The Quick Center was constructed and dedicated in 1990 with the generous support and leadership of Fairfield University benefactor, Leslie C. Quick Jr. and was named for his wife, Regina. Quick was a member of the Fairfield University Board of Trustees, Chairman of the Board from 1982 through 1995 and received an Honorary Doctorate from the university in 1999.

==Facilities==
- Aloysius P. Kelley, S.J. Theatre (Capacity: 740 seats)
- Lawrence A. Wien Experimental (Black Box) Theatre (Capacity: 150 seats)
- Thomas J. Walsh Jr. Art Gallery

==Gerard Manley Hopkins Award==
Fairfield University and the Regina A. Quick Center for the Arts established the Gerard Manley Hopkins Award for Excellence in the Arts in 1990. Hopkins was a Jesuit priest, but he was also one of the most important innovators in the history of English poetry. The Award recognizes artists who exhibit a spirit of innovation and new artistic ideas. The University and Quick Center have recognized several artists over the years, among them actor Jason Robards Jr., composer and lyricist Stephen Sondheim, painter Paul Cadmus, ballerina Gelsey Kirkland, and painter Robert Vickrey.

==Open VISIONS Forum==
The Quick Center for the Art is home to the Open VISIONS Forum, a public outreach program of the University College engaging the 'life of the mind' with the Connecticut community. Its mission is to integrate the academic perspective of the university's students and faculty with the wide general interests of the local regional audience. Through an ongoing series of informative lectures, these 'public conversations' present eminent opinion-makers, artists, authors, and learned contributors to the humanities and sciences and civic and political commentators to engage audiences with topical issues facing a global and national agenda.

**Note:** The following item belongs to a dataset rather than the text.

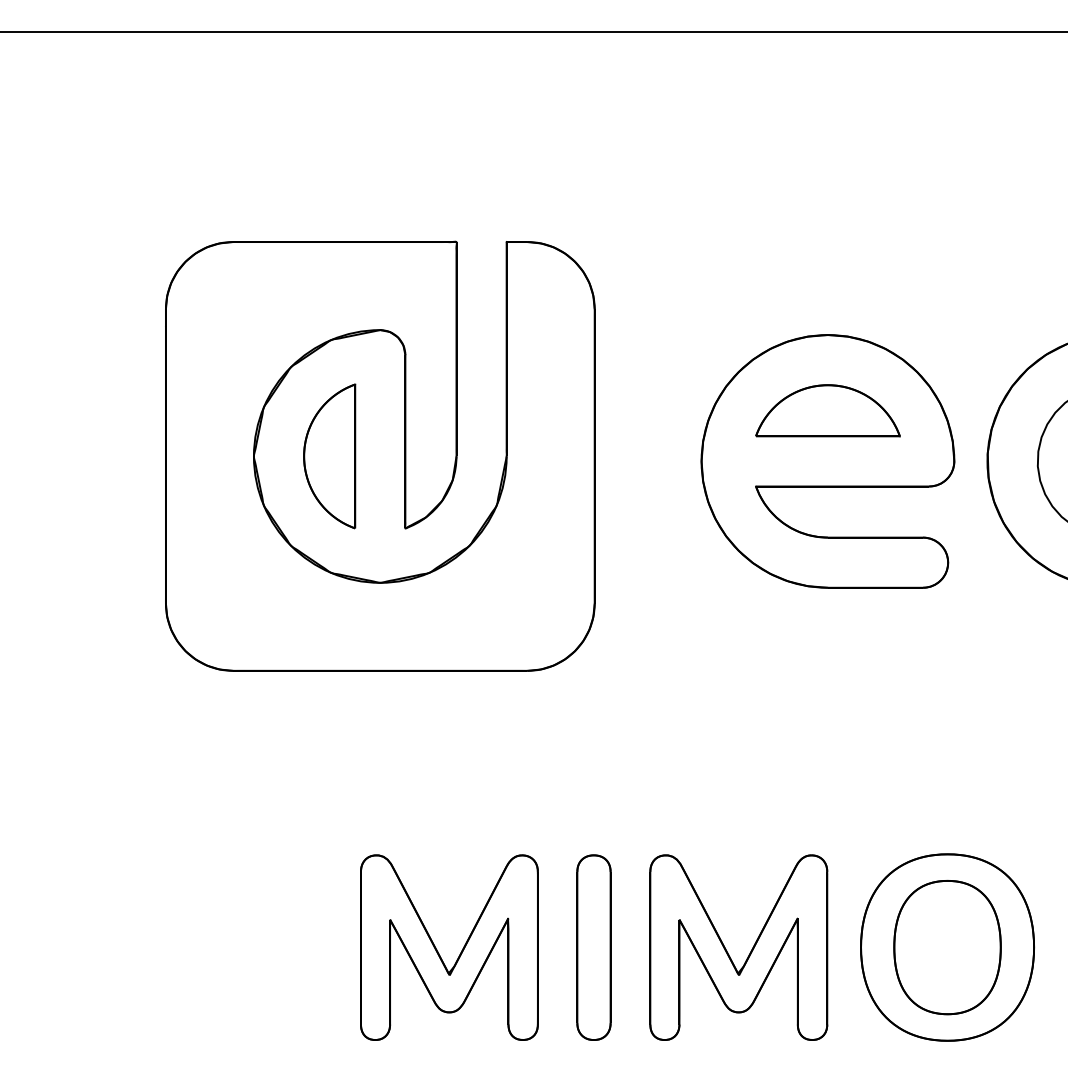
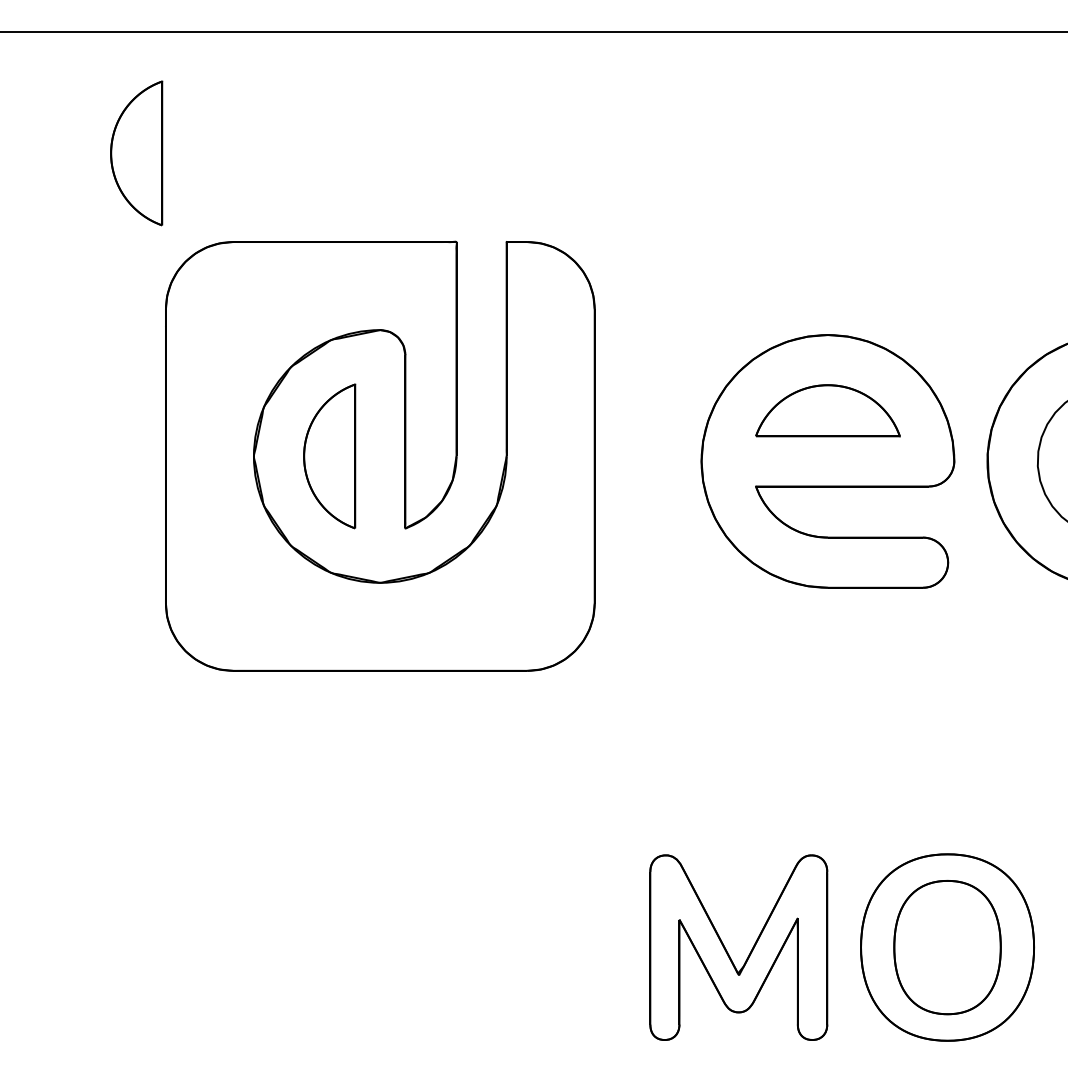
part at (136, 153): none -> present
part at (593, 947): present -> none
part at (439, 953): present -> none
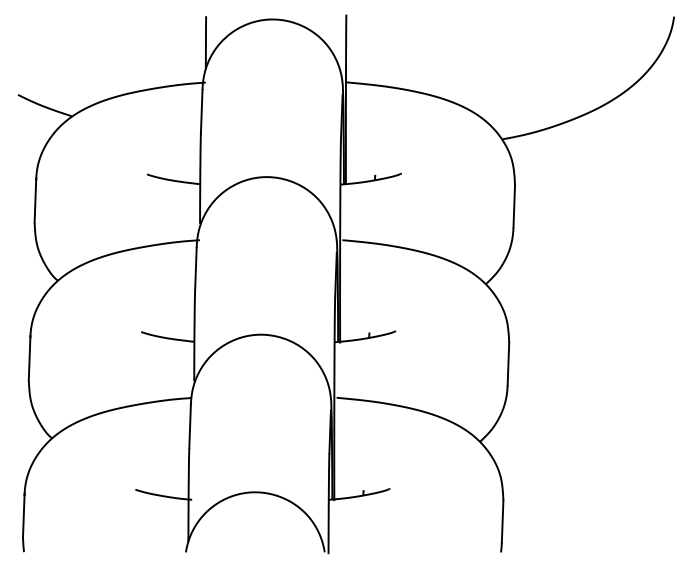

The 2007-2008 season is highlighted by two-time Pulitzer Prize-winning historian David McCullough and prize-winning NBC Nightly News anchor Brian Williams. Past guest speakers have included former prime minister of Pakistan Benazir Bhutto; documentary filmmaker Ken Burns; Forbes CEO and former presidential candidate Steve Forbes; former U.S. Ambassador to the United Nations Richard Holbrooke; United States Poet Laureate Robert Pinsky; Broadway legend Stephen Sondheim; and former hostage and author Terry Waite; and Emmy-winning broadcast journalist Bill O'Reilly.

==Notable performances==
===Chamber Music Society of Lincoln Center===
The Quick Center for the Arts has been an annual tour destination since 2002 for the Chamber Music Society of Lincoln Center, "the nation's premier repertory company for chamber music." The ensemble tours nationally and internationally and in keeping with its mandate to reach a broad audience, CMSLC presents a three-part concert series at the Quick Center for the Arts.

===Live Music Project===
The Live Music Project, a conductorless orchestra, has been resident at the Quick Center since 2004.
  Founded by violinist Netta Hadari and composer Daniel Smith, the Live Music Project performs classical and modern works in a casual atmosphere.

===Mendelssohn Choir of Connecticut===
The Mendelssohn Choir of Connecticut is now the resident choir of the Quick Center for the Arts. The Mendelssohn Choir was formed in 1984 by members of the Fairfield University Chamber Singers, who, upon their graduation, wished to continue a musical association under the baton of Dr. Carole Ann Maxwell.